:: JOB ITEM ::
In the records that follow, skip the pictures and print everything else exactly.

EXERCISE DATA START

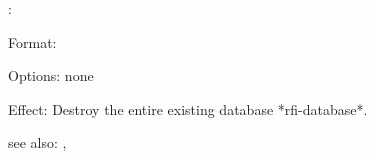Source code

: \destroy:

Format: 

Options: none

Effect: Destroy the entire existing database *rfi-database*.

see also: \consult, \replace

EXERCISE DATA END

:: RESPONSE TO THIS TASK ::
Source code

: \destroy:

Format: 

Options: none

Effect: Destroy the entire existing database *rfi-database*.

see also: \consult, \replace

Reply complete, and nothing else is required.